И она пела — не хорошо поставленным, сильным голосом концертного исполнителя, и не так, как завывает эстрадная дива — это было мантрическое пение негромким, четко резонирующим голосом, звучавшим для меня просто райски, и ритм пения напоминал ритм морского прибоя. Иногда в ее голосе слышались странные, нечеловеческие металлические нотки — и тогда менялся настрой в подсознании, и она казалась совсем иной.

Затем я узнал кое-что о тайнах магических образов и о том, как их использовать; ведь, рожденная на крыльях ветра, она смогла стать такой, какой она себя представляла — творящей магические образы. И я видел перед собой жрицу Атлантиды, Морган Ле Фэй, приемную дочь Мерлина, которая обучила меня своему искусству.
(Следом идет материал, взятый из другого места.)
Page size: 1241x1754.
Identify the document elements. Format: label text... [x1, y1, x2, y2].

Однажды вечером, после того как она спела мне свои песни, я сказал ей:

— Морган, вы стали той, о ком мечтали.

Улыбнувшись, она ответила:

— Этот путь ведет к власти.

Затем я рассказал ей о посетившем меня видении морской пещеры у Белл Ноул и спросил:

— А что, если я также сыграю в эту игру, Морган Ле Фэй? Обрету ли подобную власть и я?

Она вновь улыбнулась:

— Почему бы и нет?

Потом я рассказал ей, что в увиденном мною она была воплощением всех женщин, а я представлял всех мужчин. Я не мог объяснить это доходчивее, ибо сам не понимал до конца то, что чувствовал. Странно взглянув на меня, она сказала:

— Это и есть ключ к Белл Ноул.

— Что Вы имеете в виду, Морган? — спросил я.

— Помните, — ответила она, — жрецы и жрицы Атлантиды сочетались браком не по любви, а согласно канонам веры?

— В той пещере вы были для меня чем-то большим, чем жрицей, — ответил я. — Мне вы казались самой Афродитой.

— Я была больше, чем Афродита, — возразила она. — Я была Великой Матерью.